Although Harmony primarily serves students with special needs, it is open to all young adult students. The group’s mission includes students with and without special needs because when students with special needs graduate and go out into the world, they will be interacting with all types of individuals, Gonzalez said.
“We are all people, we just do things in different ways,” she said. “I have a disability but I don’t use that word. I use ‘differently-abled’ because almost everybody I know, including the kids in Harmony, they’re all able to do everything that somebody else can do. They just do it differently.”
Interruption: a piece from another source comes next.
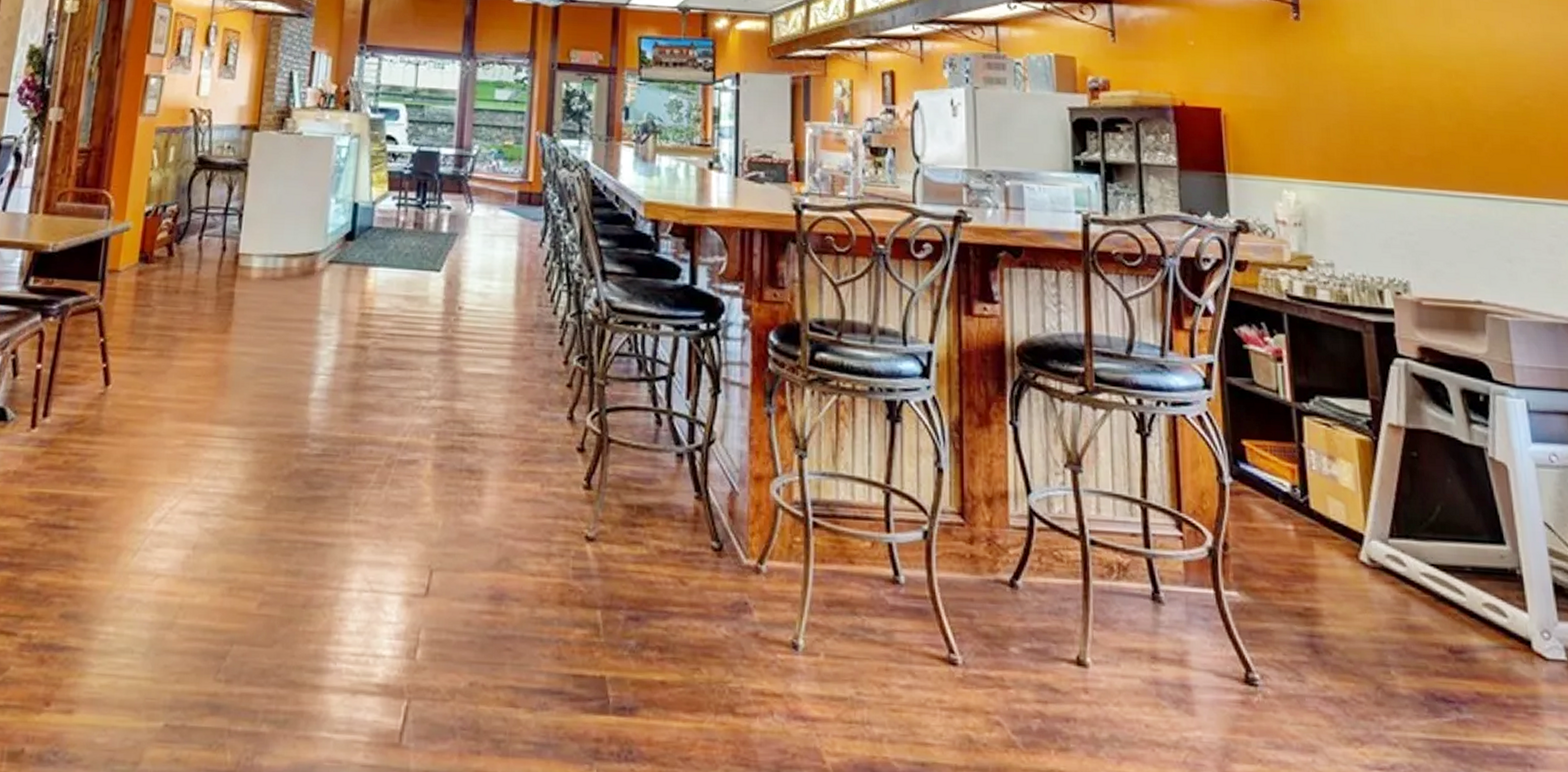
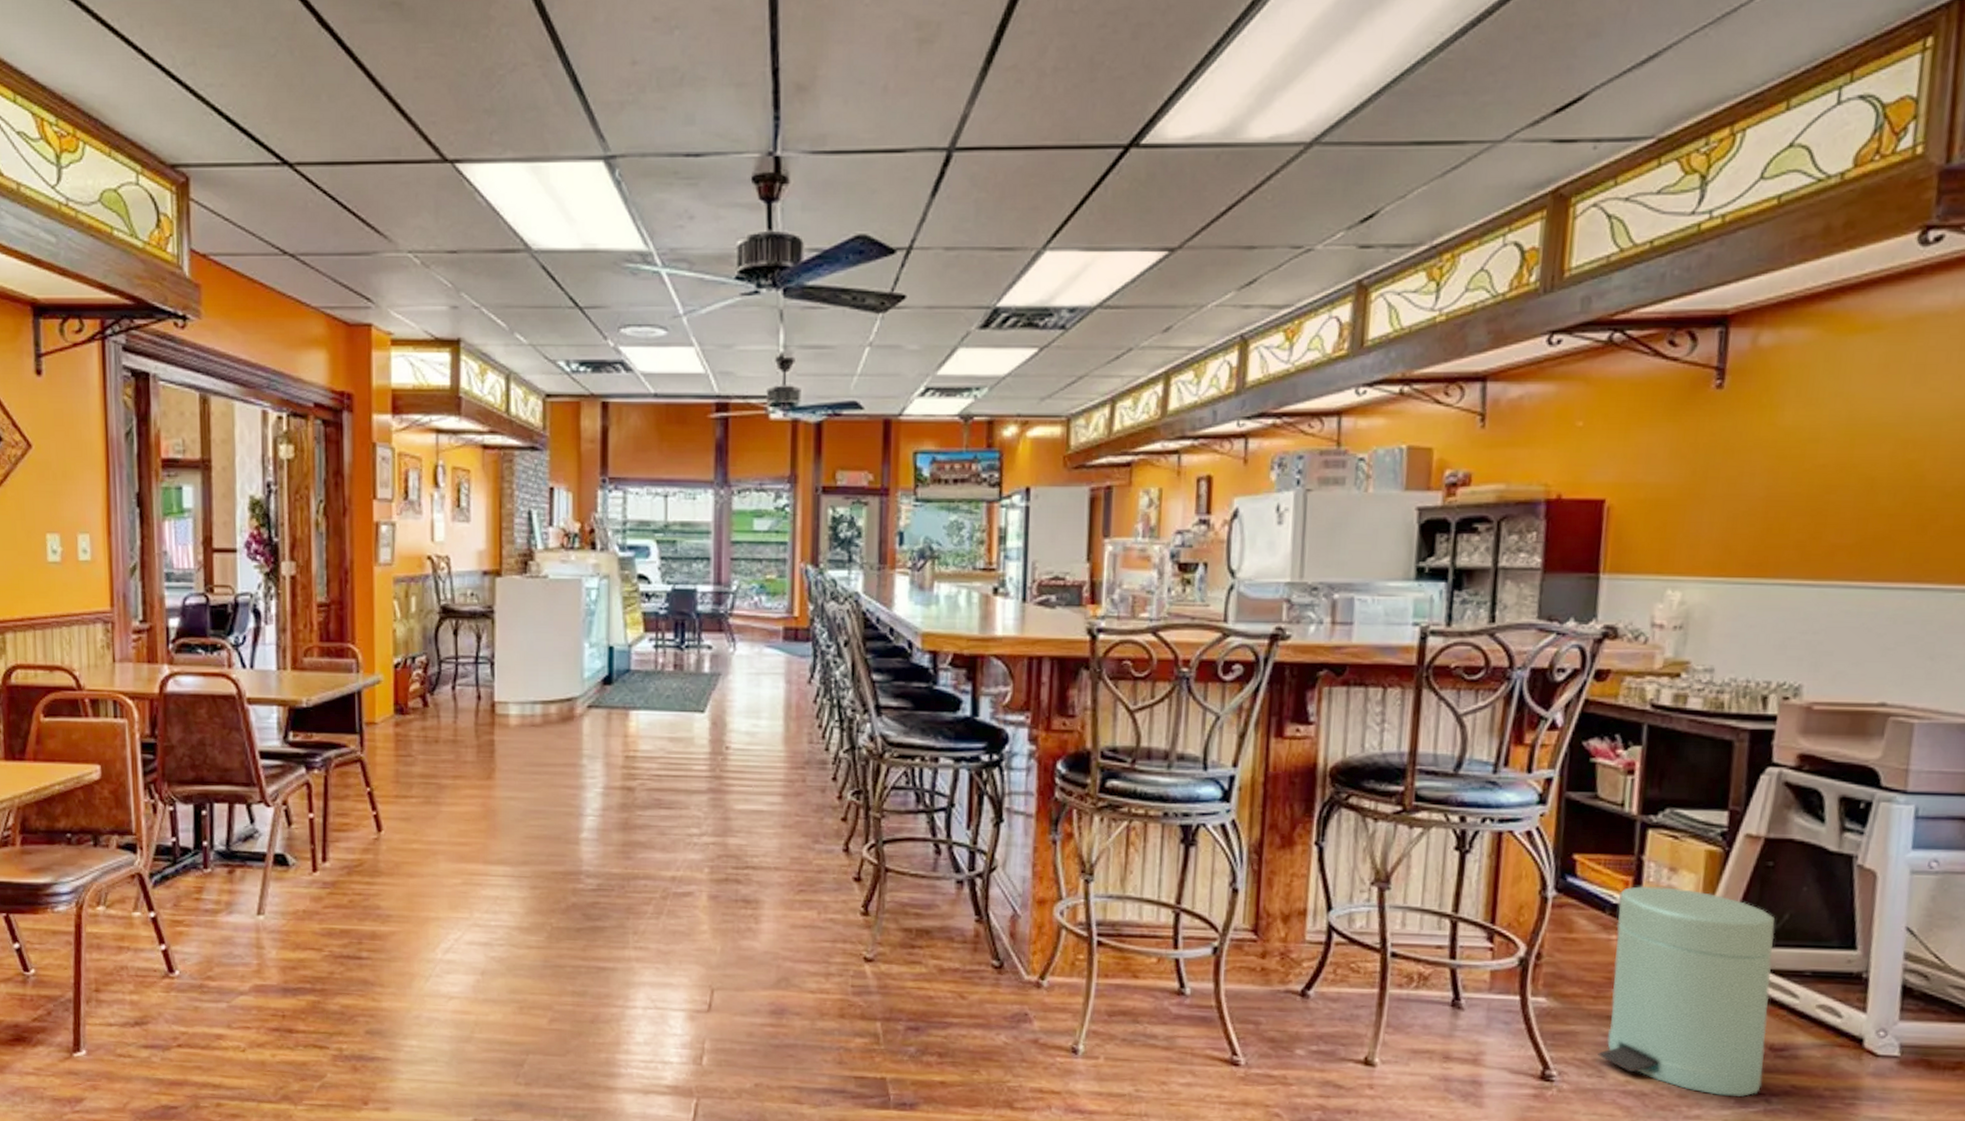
trash can: none [1288,473,1450,704] -> present [1598,885,1775,1096]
Watching the talent of the Harmony students prepare for their next showcase, “Hairspray,” solidifies that every student has the ability to perform. Together with Penn State volunteers, the students have learned songs, dances and select scenes from the popular Tony Award-winning musical.
“Every rehearsal takes place on a stage,” Calgaro said. “So we get to use theatrical terminology and the kids get to learn about lighting elements and the different sides of the stage.”
Most importantly, the students get to interact with Penn State students and build those social relationships, Hoffman’s favorite part. The students can be themselves in an environment that is welcoming and supportive.
“That’s the whole purpose of Harmony — to bring everybody together,” Hoffman said.
Harmony will perform its spring semester showcase at 4 p.m. Sunday, April 24, in the Flex Theater in the HUB Robeson Center.